Contrast that with Whitby, which has a very successful range of local shops and restaurants in far greater number than Exmouth, despite it being a much smaller town in a fairly remote location. Yes, there are other reasons, such as the cheap long term parking close to the town centre, and the abbey, but the well managed beach is surely a large part of their success.

I would add that both Scarborough and Whitby allocate almost half the beach to dogs, although in both cases the half nearest the town is the dog free area, and that in my opinion the area from Orcombe Point to the lifeboat station could be a permanent dog area, which might reduce the desire of irresponsible dog owners to spoil the experience of the seventy five per cent.

Thomas Thorley



Ban puts heritage railways at risk

As one of the nation's 22,000 heritage railway volunteers, I am concerned at the government's decision to ban sales of bituminous coal.

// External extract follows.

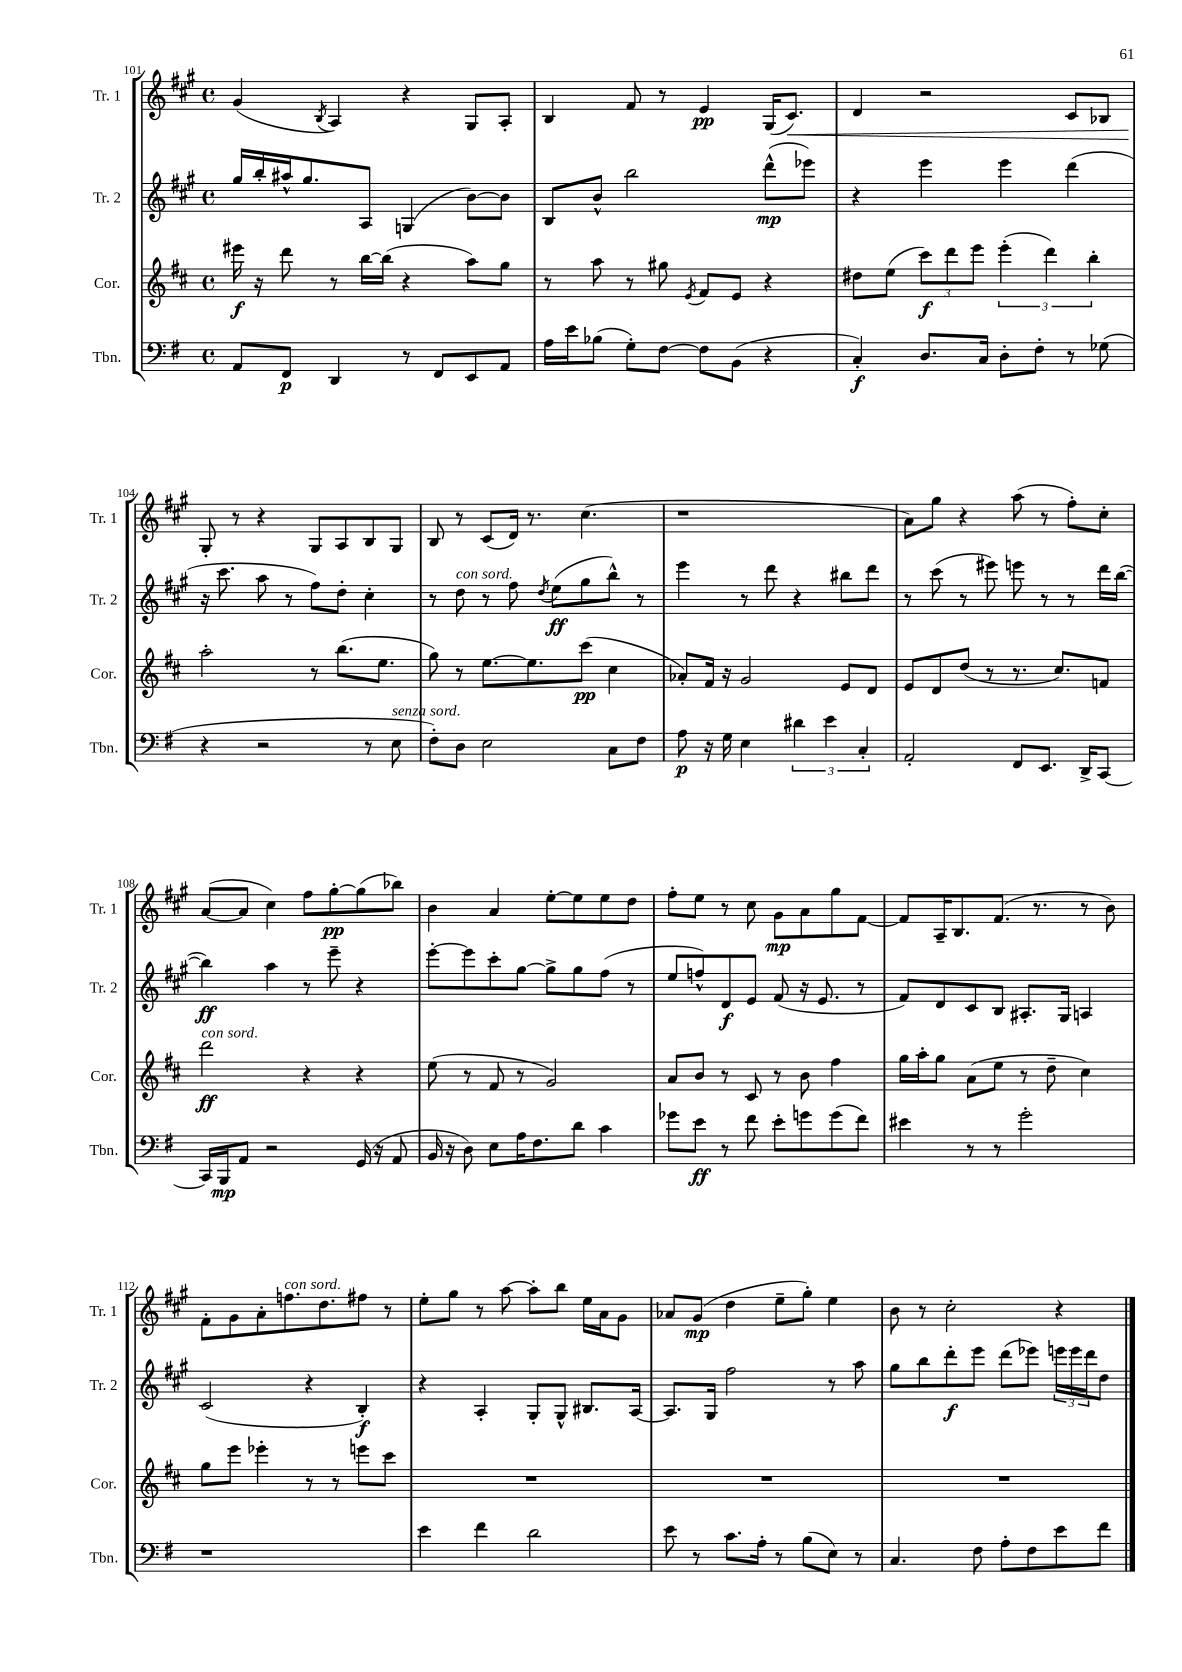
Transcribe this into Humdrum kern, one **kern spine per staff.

The All-Party Parliamentary Group on Heritage Railways (APPGHR) in its report Steaming Ahead, published last July, warned of the unintended consequences of such a ban, advising that 'the government's policy (ie Clean Air Strategy)… will reduce demand for domestic coal with the likely consequence that the mining of British coal suitable for steam locomotives will cease'.

The loss of a domestic market of 130,000 tonnes per annum will render the home production of 35,000 tonnes pa for steam railways, ships and traction engines uneconomic, necessitating the importation of low-sulphur coal.

The establishment of a joint purchase scheme for heritage railways would incur set up costs of £1.5 million whilst conversion to oil-firing is uneconomic.

There is a serious risk that by imposing the ban next year with insufficient time for the industry to adapt the government will throw the baby out with the bathwater.

No-one would take issue with the government's objective but further consideration must be given as to how these goals are to be achieved, without needlessly placing the future of our heritage railways which bring pleasure to millions in jeopardy.